After the exhumation, prof. Orsós sent a detailed report and other evidence of the crime to Budapest. (including the skull of one of the murdered officers). They indisputably pointed to the NKVD as the perpetrator of the murder , and as extremely valuable they were deposited in the treasury of the Main Hungarian Credit Bank.

They were there until the Soviets entered, who took them with the professor's private archive to Moscow. Orsós himself was searched from February 1945 by a special unit of the NKVD as an alleged war criminal. Fortunately, to no avail, as he was already in Switzerland at that time.

Wallenberg's mission. A Duel with Eichmann for the Lives of 100,000 Jews, Znak Literanova, 2011.

It was the materials gathered by the professor that Raoul Wallenberg was about to read during his mission in Hungary, becoming a witness to the crime of genocide committed by the Soviets in the spring of 1940. Evidence to support such an explanation may be, inter alia, the fact that the Russians were also chasing other people who had learned their shameful secret.
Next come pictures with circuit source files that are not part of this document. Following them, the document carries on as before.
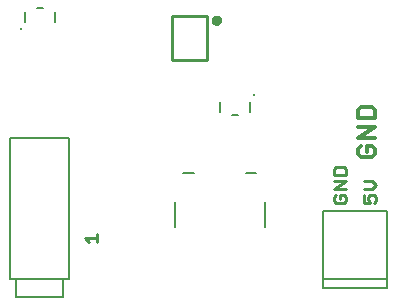
<source format=gto>
G75*
%MOIN*%
%OFA0B0*%
%FSLAX25Y25*%
%IPPOS*%
%LPD*%
%AMOC8*
5,1,8,0,0,1.08239X$1,22.5*
%
%ADD10C,0.01400*%
%ADD11C,0.01000*%
%ADD12C,0.01575*%
%ADD13C,0.00800*%
%ADD14C,0.01000*%
%ADD15C,0.00500*%
D10*
X0151195Y0050508D02*
X0152129Y0049574D01*
X0155866Y0049574D01*
X0156800Y0050508D01*
X0156800Y0052376D01*
X0155866Y0053311D01*
X0153998Y0053311D01*
X0153998Y0051442D01*
X0152129Y0053311D02*
X0151195Y0052376D01*
X0151195Y0050508D01*
X0151195Y0056020D02*
X0156800Y0059756D01*
X0151195Y0059756D01*
X0151195Y0062465D02*
X0151195Y0065267D01*
X0152129Y0066202D01*
X0155866Y0066202D01*
X0156800Y0065267D01*
X0156800Y0062465D01*
X0151195Y0062465D01*
X0151195Y0056020D02*
X0156800Y0056020D01*
D11*
X0147000Y0045584D02*
X0146333Y0046251D01*
X0143664Y0046251D01*
X0142997Y0045584D01*
X0142997Y0043582D01*
X0147000Y0043582D01*
X0147000Y0045584D01*
X0147000Y0041647D02*
X0142997Y0041647D01*
X0142997Y0038978D02*
X0147000Y0041647D01*
X0147000Y0038978D02*
X0142997Y0038978D01*
X0143664Y0037043D02*
X0142997Y0036376D01*
X0142997Y0035041D01*
X0143664Y0034374D01*
X0146333Y0034374D01*
X0147000Y0035041D01*
X0147000Y0036376D01*
X0146333Y0037043D01*
X0144998Y0037043D01*
X0144998Y0035708D01*
X0152997Y0034374D02*
X0154998Y0034374D01*
X0154331Y0035708D01*
X0154331Y0036376D01*
X0154998Y0037043D01*
X0156333Y0037043D01*
X0157000Y0036376D01*
X0157000Y0035041D01*
X0156333Y0034374D01*
X0152997Y0034374D02*
X0152997Y0037043D01*
X0152997Y0038978D02*
X0155666Y0038978D01*
X0157000Y0040312D01*
X0155666Y0041647D01*
X0152997Y0041647D01*
X0100906Y0081949D02*
X0089094Y0081949D01*
X0089094Y0096752D01*
X0100906Y0096752D01*
X0100906Y0081949D01*
X0064185Y0023854D02*
X0064185Y0021185D01*
X0064185Y0022520D02*
X0060182Y0022520D01*
X0061516Y0021185D01*
D12*
X0103071Y0095232D02*
X0103073Y0095288D01*
X0103079Y0095343D01*
X0103089Y0095397D01*
X0103102Y0095451D01*
X0103120Y0095504D01*
X0103141Y0095555D01*
X0103165Y0095605D01*
X0103193Y0095653D01*
X0103225Y0095699D01*
X0103259Y0095743D01*
X0103297Y0095784D01*
X0103337Y0095822D01*
X0103380Y0095857D01*
X0103425Y0095889D01*
X0103473Y0095918D01*
X0103522Y0095944D01*
X0103573Y0095966D01*
X0103625Y0095984D01*
X0103679Y0095998D01*
X0103734Y0096009D01*
X0103789Y0096016D01*
X0103844Y0096019D01*
X0103900Y0096018D01*
X0103955Y0096013D01*
X0104010Y0096004D01*
X0104064Y0095992D01*
X0104117Y0095975D01*
X0104169Y0095955D01*
X0104219Y0095931D01*
X0104267Y0095904D01*
X0104314Y0095874D01*
X0104358Y0095840D01*
X0104400Y0095803D01*
X0104438Y0095763D01*
X0104475Y0095721D01*
X0104508Y0095676D01*
X0104537Y0095630D01*
X0104564Y0095581D01*
X0104586Y0095530D01*
X0104606Y0095478D01*
X0104621Y0095424D01*
X0104633Y0095370D01*
X0104641Y0095315D01*
X0104645Y0095260D01*
X0104645Y0095204D01*
X0104641Y0095149D01*
X0104633Y0095094D01*
X0104621Y0095040D01*
X0104606Y0094986D01*
X0104586Y0094934D01*
X0104564Y0094883D01*
X0104537Y0094834D01*
X0104508Y0094788D01*
X0104475Y0094743D01*
X0104438Y0094701D01*
X0104400Y0094661D01*
X0104358Y0094624D01*
X0104314Y0094590D01*
X0104267Y0094560D01*
X0104219Y0094533D01*
X0104169Y0094509D01*
X0104117Y0094489D01*
X0104064Y0094472D01*
X0104010Y0094460D01*
X0103955Y0094451D01*
X0103900Y0094446D01*
X0103844Y0094445D01*
X0103789Y0094448D01*
X0103734Y0094455D01*
X0103679Y0094466D01*
X0103625Y0094480D01*
X0103573Y0094498D01*
X0103522Y0094520D01*
X0103473Y0094546D01*
X0103425Y0094575D01*
X0103380Y0094607D01*
X0103337Y0094642D01*
X0103297Y0094680D01*
X0103259Y0094721D01*
X0103225Y0094765D01*
X0103193Y0094811D01*
X0103165Y0094859D01*
X0103141Y0094909D01*
X0103120Y0094960D01*
X0103102Y0095013D01*
X0103089Y0095067D01*
X0103079Y0095121D01*
X0103073Y0095176D01*
X0103071Y0095232D01*
D13*
X0105000Y0068065D02*
X0105000Y0064683D01*
X0108943Y0063583D02*
X0111057Y0063583D01*
X0115000Y0064683D02*
X0115000Y0068065D01*
X0113661Y0044366D02*
X0117205Y0044366D01*
X0119961Y0034524D02*
X0119961Y0026256D01*
X0139252Y0031669D02*
X0160906Y0031669D01*
X0160906Y0009031D01*
X0139252Y0009031D01*
X0139252Y0031669D01*
X0139252Y0009031D02*
X0139252Y0006079D01*
X0160906Y0006079D01*
X0160906Y0009031D01*
X0096339Y0044366D02*
X0092795Y0044366D01*
X0090039Y0034524D02*
X0090039Y0026256D01*
X0050000Y0094683D02*
X0050000Y0098065D01*
X0046057Y0099165D02*
X0043943Y0099165D01*
X0040000Y0098065D02*
X0040000Y0094683D01*
D14*
X0038700Y0092374D03*
X0116300Y0070374D03*
D15*
X0037126Y0008874D02*
X0035157Y0008874D01*
X0035157Y0056118D01*
X0054843Y0056118D01*
X0054843Y0008874D01*
X0052874Y0008874D01*
X0052874Y0002969D01*
X0037126Y0002969D01*
X0037126Y0008874D01*
X0052874Y0008874D01*
M02*

</source>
The knowledge of Orsós' documents paid with his life the air force captain Zoltán Miko, who played a significant role in the Hungarian resistance movement and saving the local Jews. He was shot on August 15, 1945, and his deputy, Vilmos Bondor, was constantly asked during interrogations if he knew anything about unspecified documents.

The method of persistent denial saved his life. He was sentenced to "only" twenty-five years in prison. Also Father Béla Varga - in 1945 chairman of the Hungarian National Assembly - knew the truth. The only reason he escaped execution was that the translator ( nota bene a Soviet colonel) warned him to answer any questions about Katyn that he knew nothing.

Puzzling Allied Attitude

The attitude of the leaders of the United Kingdom and the United States also gives food for thought. They showed surprisingly little interest in the fate of the man who saved tens of thousands of lives.

Raoul Wallenberg. Another victim of the Katyn Massacre?

Could it be for the sake of peace they preferred not to demand the release of someone who could testify what happened in the Katyn forest? And it would be a testimony of a true hero who often risked his own life and saved others. Unfortunately, probably for a long time - if at all - we will not know the truth about what happened to Raoul Wallenberg and whether he could in fact oppose the so-called Katyn lie with his report.